The IDE addresses a fundamental challenge in software development: maintaining up-to-date specifications. Kiro transforms natural language requirements into structured development plans, identifying dependencies and linking them to original requirements.

A key feature of Kiro is the platform’s agent hooks system, which enables automated workflow management.

“Hooks are event-driven automation that trigger every time you save, delete, or create a file or on a manual trigger,” Sivasubramanian explained. “Hooks enables you to turn manual, tedious tasks into automated workflows, like automatically updating your tests as soon as you change your code, or refresh the documentation when you add a new API endpoint to your application.”

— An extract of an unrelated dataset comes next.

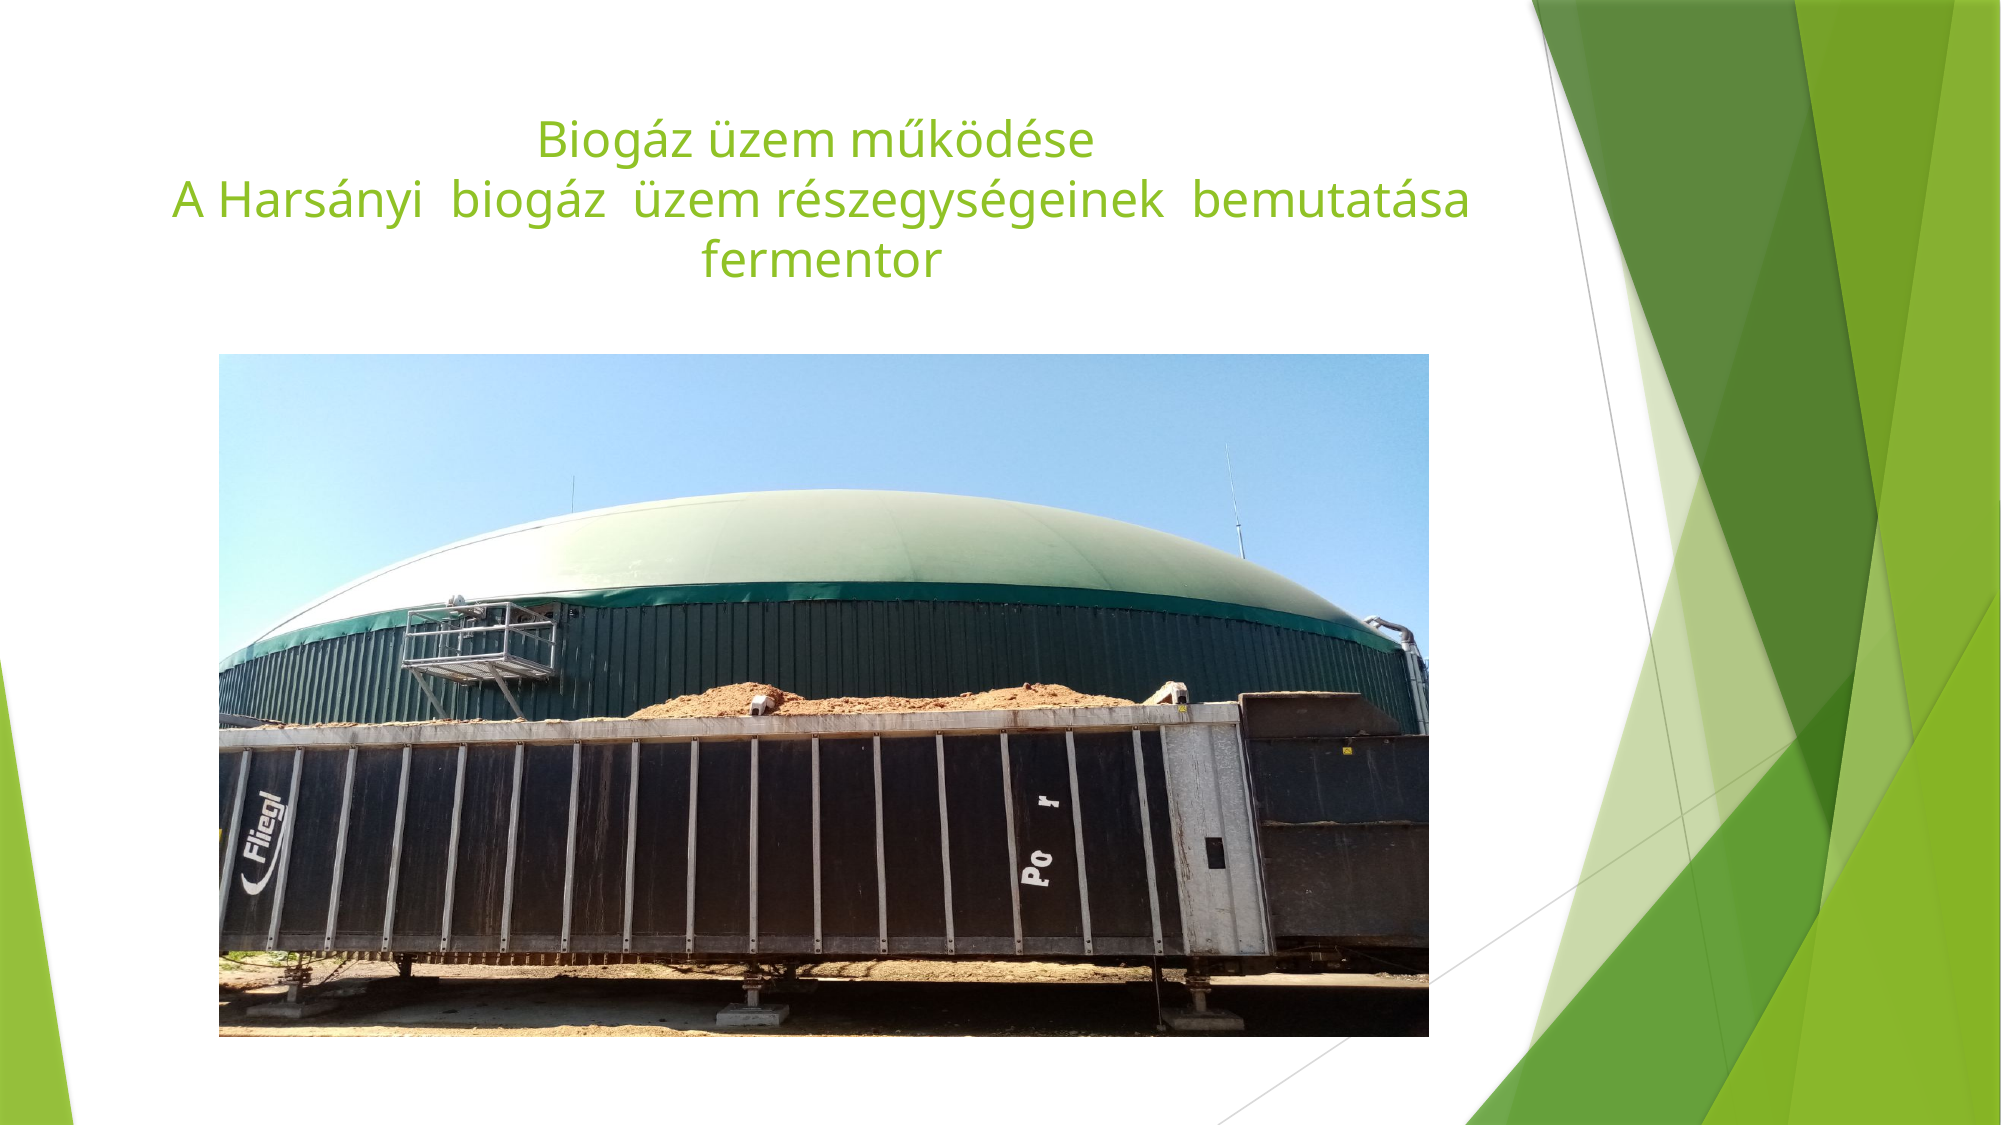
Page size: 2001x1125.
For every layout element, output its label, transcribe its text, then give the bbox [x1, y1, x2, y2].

title Biogáz üzem működése A Harsányi biogáz üzem részegységeinek bemutatása fermentor [111, 99, 1522, 317]
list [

Nova Act: Production Browser Automation

For many IT users, the web browser is the primary place where they interact with applications and services.

AWS’ Nova Act addresses the complex challenge of enabling AI agents to interact with web browsers reliably.

“Using a browser seems effortless to us, but it requires constant judgment, interpreting what’s on screen while scrolling, clicking, and completing forms,” Rohit Prasad, senior vice president and head scientist at Amazon AGI, said during the keynote. “These actions, while simple for you and me, remain challenging for the AI.”

The keynote demonstrated Nova Act through a food assistance application example, where the agent automated form completion across multiple state websites. Prasad positioned Nova Act as a significant step toward more capable AI systems.

“Nova Act brings us a step closer to artificial general intelligence, where the AI can accomplish the same task you and I do every day on a computer,” he said.